Gebeliğin erken dönemlerinde etkili olan folik asit eksikliği, bebekte yarık dudak-damak ve spina bifida gibi önemli anormalliklere neden olabilir. Ayrıca folik asit eksikliğinin, erken doğuma da yol açtığı bilinmektedir. Folik asit; brokoli, brüksel lahanası ve ıspanak gibi sebzelerde bolca bulunur. Fakat pişirme sırasında etkinliği azalmaktadır. Günümüzde gebelik öncesi günlük 400 mikrogram folik asit başlanması önerilmektedir. Belirgin folik asit eksikliği ve kansızlık tespit edilirse tedavi dozu günlük 5 miligramdır. Epilepsi ilacı kullanan gebeler ve talasemi taşıyıcıları da mutlaka tedavi dozunda folik asit kullanmalıdır."

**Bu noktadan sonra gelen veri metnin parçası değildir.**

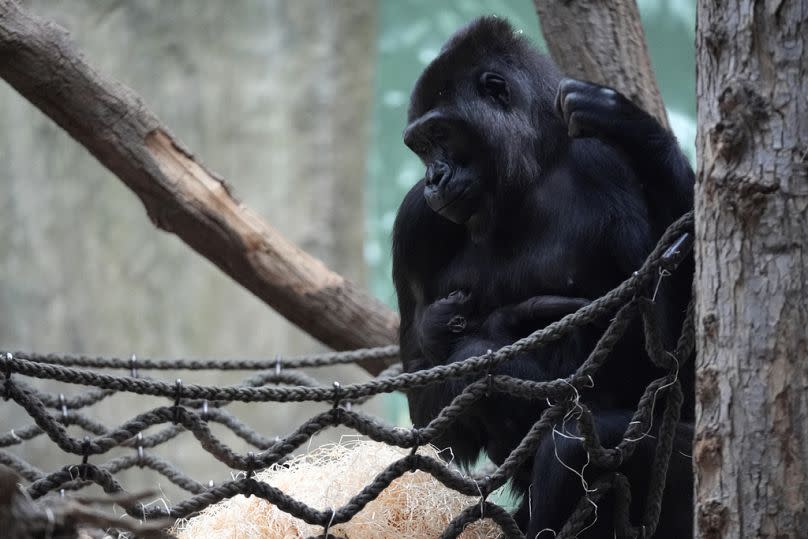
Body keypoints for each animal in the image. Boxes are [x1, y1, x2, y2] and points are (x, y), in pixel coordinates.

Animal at [392, 15, 696, 536]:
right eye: (422, 145)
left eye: (442, 134)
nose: (433, 178)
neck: (530, 170)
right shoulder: (413, 221)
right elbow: (430, 410)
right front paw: (474, 337)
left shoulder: (606, 168)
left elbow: (668, 366)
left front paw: (634, 127)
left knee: (575, 443)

Uğurlu ayrıca gebelikte, fetusun artan ihtiyacı nedeniyle annede B12 eksikliği görülebildiğini de sözlerine ekleyip, "Vejetaryenler, sigara içenler ve daha önce doğum kontrol hapı kullananlarda B12 eksikliği riski artmaktadır. B12 eksikliğinin kısırlığa neden olduğu da bilinmektedir. B12 eksikliğinde, el ve ayaklarda keçeleşme, karıncalanma, halsizlik ve konsantrasyon güçlüğü gibi belirtiler ortaya çıkar. Bebeklerde doğum sonrası 6’ıncı ayda ortaya çıkan, büyüme-gelişme geriliği ve anemi ile karakterize bir sendrom görülebilir. B12 vitamini hayvansal ette yüksek oranda bulunur. Gerekli durumlarda ağızdan veya kas içine iğne şeklinde B12 ilaçları kullanılmalıdır" dedi.